1
votes

I have a business case of Merge Multiple csv files(around 1000+ Each containing 1000 records )into Single csv using Spring batch .

Please help me provide your guidance and solutions in terms of approach and performance-wise as well.

So far, I have tried two approaches,

Approach 1.

Tasklet chunk with multiResourceItemReader to read the files from directory and FlatFileItemWriter as item writer.

Issue here is, it is very slow in processing since this is single threaded, but approach works as expected.

Approach 2: Using MultiResourcePartitioner partitioner and AsynTaskExceutor as task-executor.

Issue here is, since it is async multi-thread, data is getting overwritten/ corrupted while merging into final single file.

2
You need to show as what you have tried so far or according to you what you think can be a better approach as per your knowledge of Spring Batch framework?
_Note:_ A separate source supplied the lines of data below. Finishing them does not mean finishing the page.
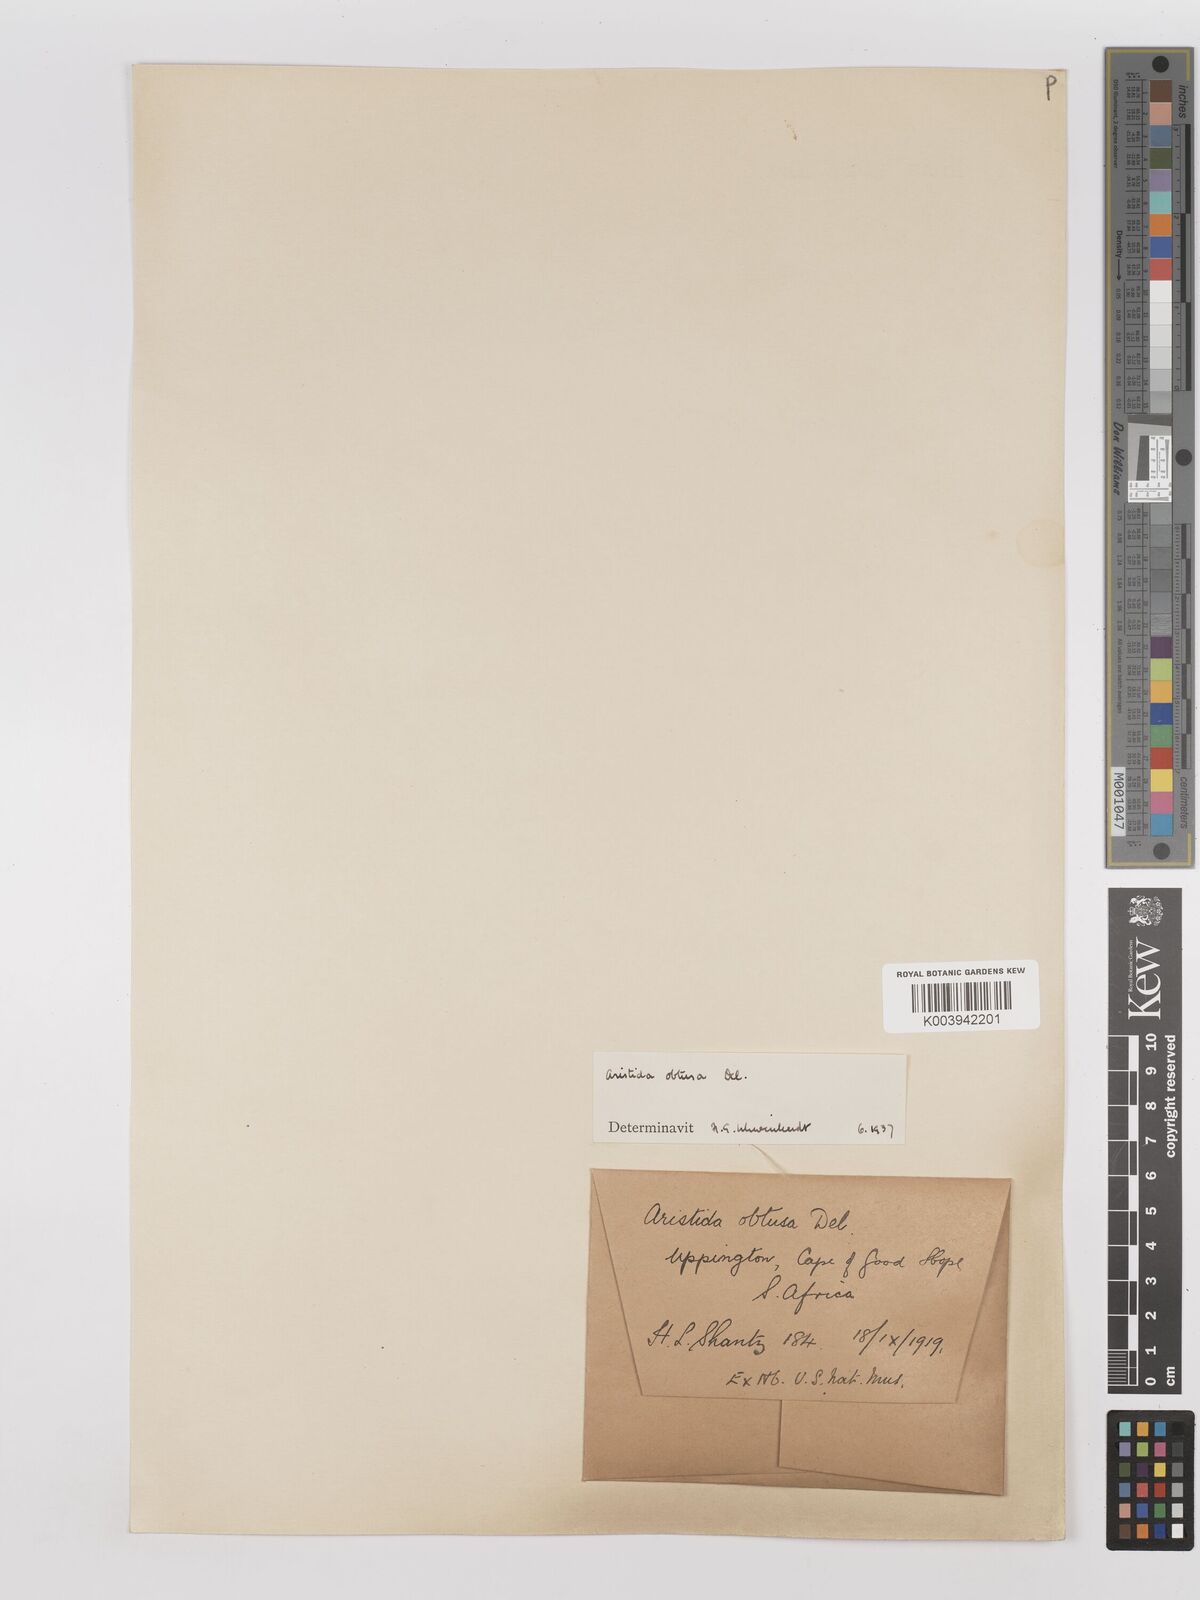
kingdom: Plantae
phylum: Tracheophyta
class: Liliopsida
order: Poales
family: Poaceae
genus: Stipagrostis
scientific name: Stipagrostis obtusa
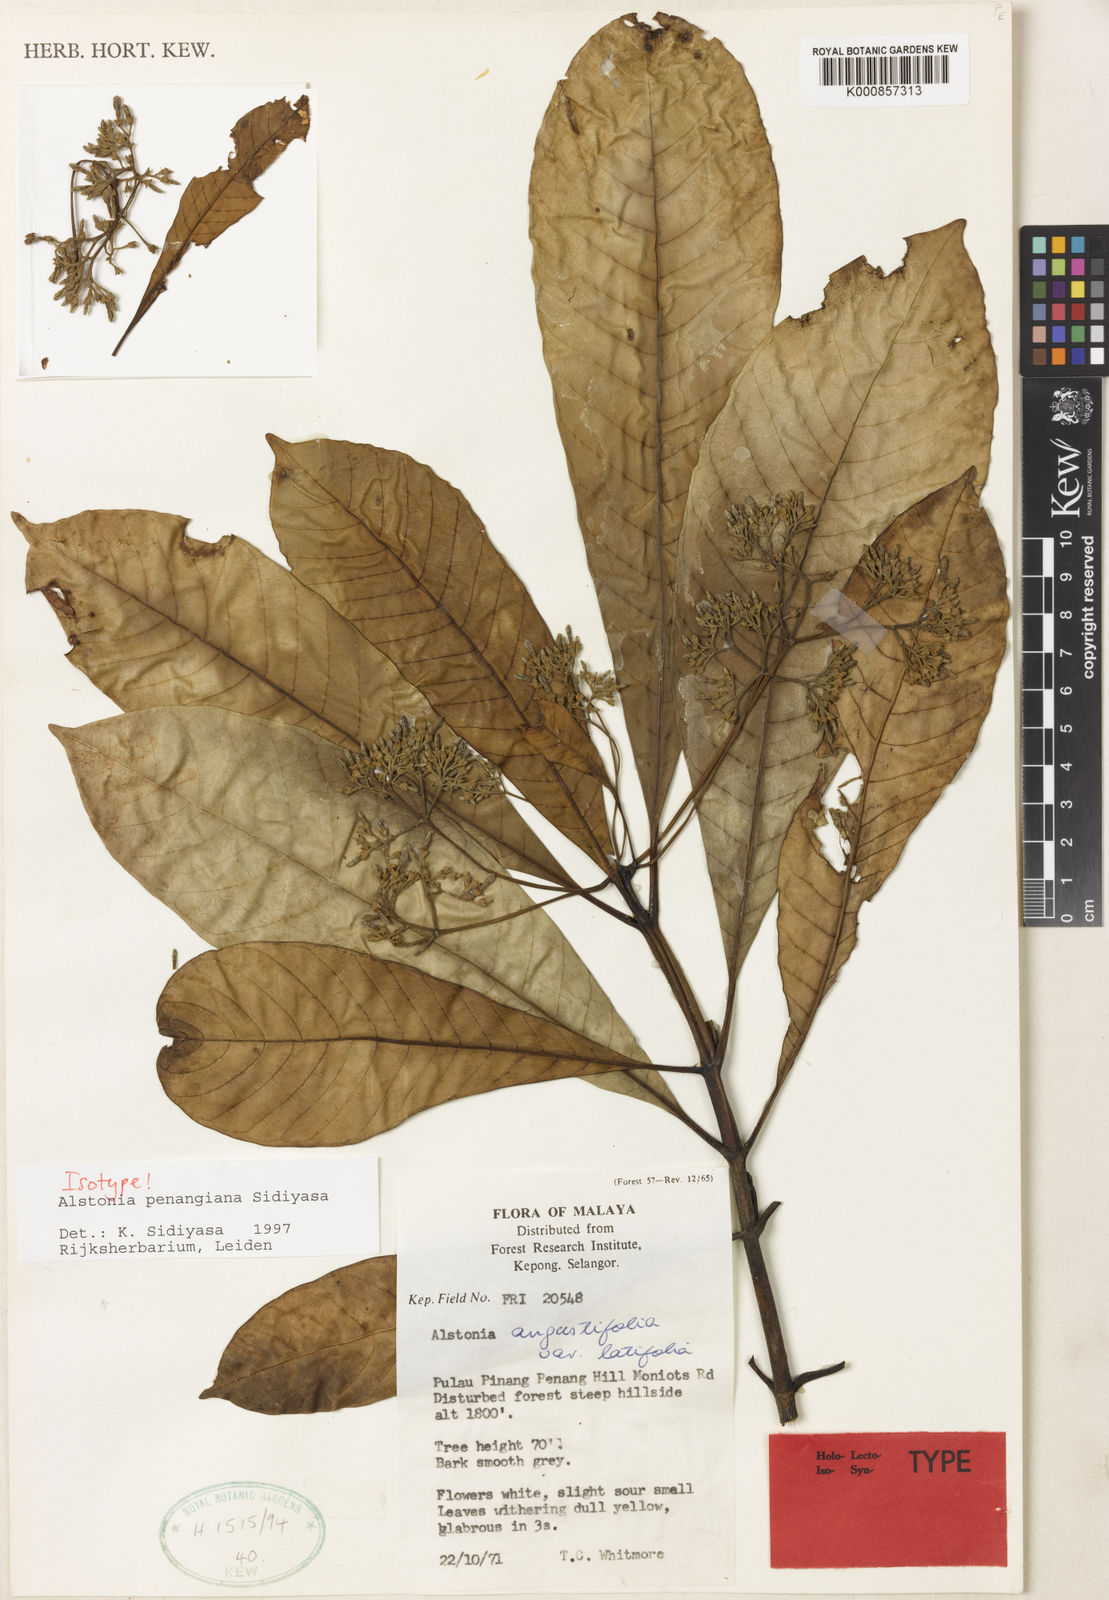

This will help to get better answers. - Sabir Khan
updated with solutions tried from my side. @SabirKhan - Sada Shiv Dash
Are you doing any processing on source csv records ( like filtering etc ) or is it a simpl file merge with all headers being common ? - Sabir Khan
@SabirKhan - No filtering, it is simple files merge into one file with all common headers - Sada Shiv Dash
Since there is no filtering/processing and all files have the same structure, then Approach 1 should be ok (even if single threaded). What do you mean by slow, can you give some numbers? Have you tried different values for the commit-interval? That said, do you really need Spring Batch for such a simple task? Something like cat *.csv >> all.csv or equivalent should do the trick (and should be faster). - Mahmoud Ben Hassine

2 Answers

0
votes

You can wrap your FlatFileItemWriter in AsyncItemWriter and use along with AsyncItemProcessor. This will not corrupt your data and increase the performance as processing and writing will be through several threads.

@Bean
    public AsyncItemWriter asyncItemWriter() throws Exception {
        AsyncItemWriter<Customer> asyncItemWriter = new AsyncItemWriter<>();

        asyncItemWriter.setDelegate(flatFileItemWriter);
        asyncItemWriter.afterPropertiesSet();

        return asyncItemWriter;
    }

@Bean
    public AsyncItemProcessor asyncItemProcessor() throws Exception {
        AsyncItemProcessor<Customer, Customer> asyncItemProcessor = new AsyncItemProcessor();

        asyncItemProcessor.setDelegate(itemProcessor());
        asyncItemProcessor.setTaskExecutor(threadPoolTaskExecutor());
        asyncItemProcessor.afterPropertiesSet();

        return asyncItemProcessor;
    }

@Bean
    public TaskExecutor threadPoolTaskExecutor() {

        ThreadPoolTaskExecutor executor = new ThreadPoolTaskExecutor();
        executor.setCorePoolSize(10);
        executor.setMaxPoolSize(10);
        executor.setThreadNamePrefix("default_task_executor_thread");
        executor.initialize();
        return executor;

    }
0
votes

Since your headers are common between your source and destination files, I wouldn't recommend using Spring Batch provided readers to convert lines into specific beans since column level information is not needed & csv being a text format , you can go ahead only with line level info without breaking it at field level.

Also, partitioning per file is going to be a very slow ( if you have those many files ) & you should try by first fixing your number of partitions ( like 10 or 20 ) and try grouping your files into those many partitions. Secondly file writing being a disk based operation & not CPU based, multi threading won't be useful.

What I suggest instead is to write your custom reader & writer in plain Java on the lines as suggested in this answer where your reader will return a List<String> and writer will get List<List<String>> & that you can write to file.

If you have enough memory to hold lines from all files in one go then you can read all files in one go & keep returning chunk_size or you can keep reading small set of files to reach chunk size limit should be good enough. Your reader will return null when no more files to read.